Lent is early this year, and there is a good chance that it will catch some of us unawares! That would be a pity! Lent is a fantastic time to get down to some serious work on our Spiritual lives. I concur with George Herbert’s poem that Lent is a ‘feast’. The pattern of feast and fast is an important one to live out for the person who desires to live a life open to the Holy Spirit. It has always been traditional to teach that children under sixteen and adults over sixty are exempt from fasting. I think this needs some re-thinking. The average sixty year old is quite robust nowadays. In any case it is important for individual conscience to come into play. As in so many areas of the spiritual life the search is for a sustainable balance and not a dramatic and short-lived gesture.
There is a weekly pattern of fasting and feasting that has almost been forgotten. Wednesdays and Fridays are fast days, Sundays and major saints’ days are feast days. Feast days always take priority over fast days. There are three other periods of fast days around the ember seasons (times for ordinations) Petertide, Michael Mass, and Advent: these are days of prayer for vocations to the ordained ministry. [They are in desperate need of revival] The major seasons of fasting are Lent and Advent which prepare for the great festivals of Easter and Christmas. There is an old saying that helps here; ‘he who cannot keep the fast cannot keep the feast.’ The truth in this is quite clear; the discipline and vigilance of the fast sharpens up the senses physical and spiritual and enhance the celebration of the festival.

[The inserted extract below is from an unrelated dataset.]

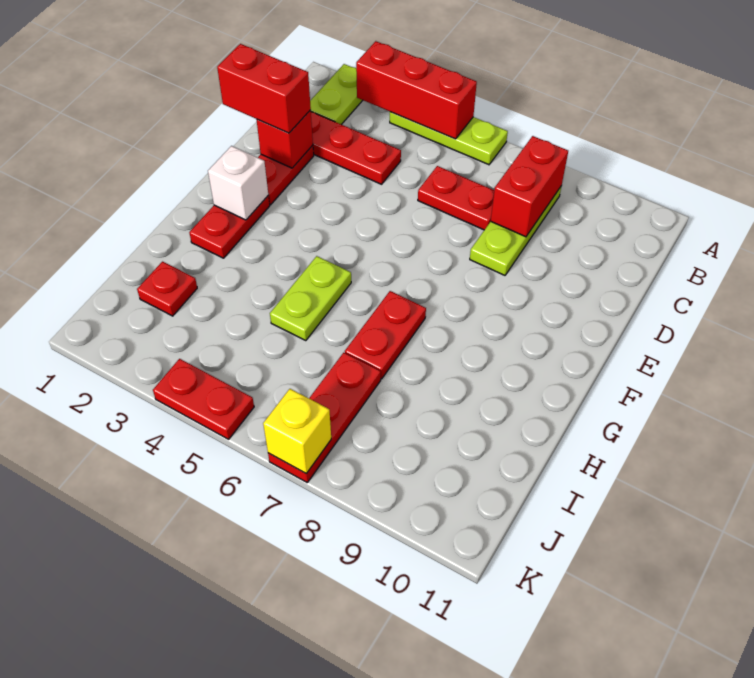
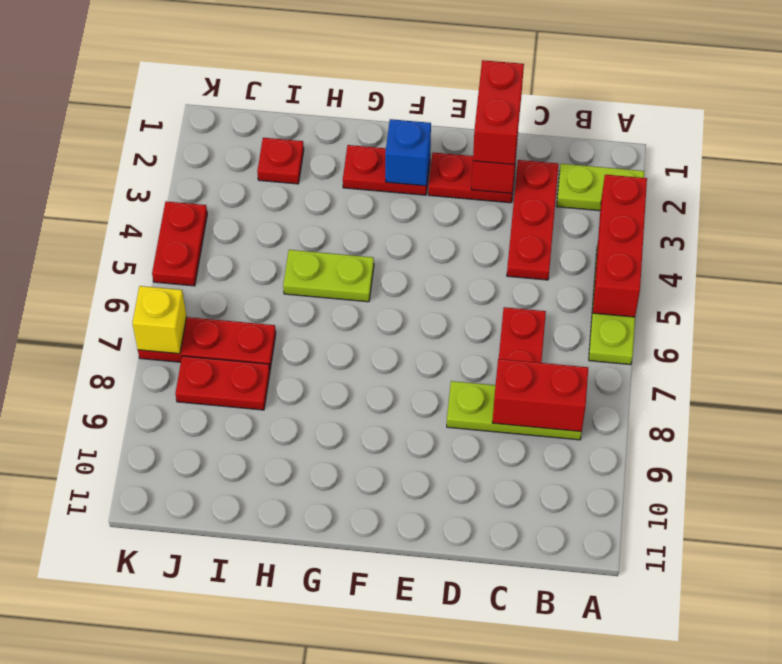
white brick F2 level 2 -> blue brick F2 level 2
red plate G7:H7 level 1 -> red plate I8:J8 level 1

Fasting is the deliberate denial of physical wants and appetites. This can be anything that our mind and body convinces our will that it needs, thus capturing and twisting it away from the pursuit of Communion with the Lord. Most people have more than one area of life that is a ‘will twister’! Usually if a person can get a grip on one appetite they can get a grip on others. There is no general rule about this. The list is as long as there are opportunities in life to give into pleasure! Here are a few; sleep, alcohol, food –in its glorious variety, sex, television and other media (the daily newspaper is a source of great addiction!) you can add some of your own.
Fasting does not necessarily mean complete denial it can mean simply reducing the consumption of something to the point of need. That is the whole point of fasting – to come to the knowledge that all our true needs are met in God. So often in life we cover one need up by meeting another. Fasting helps us to clarify where our real needs (rather than our preferred wants) lie. At the heart of all this is the will. It is the use of our will that determines the response of the heart and mind to the changes and chances of this fleeting world. Fasting is the most trusted way to sharpen up our own ability to be self-willed in order to be self-giving to God. Give it a try and let it not be a token attempt! Ask God to give you grace to see where your need for Him is being displaced by a need for something else; ask for grace to see where your will is being twisted; ask for grace to straighten it out!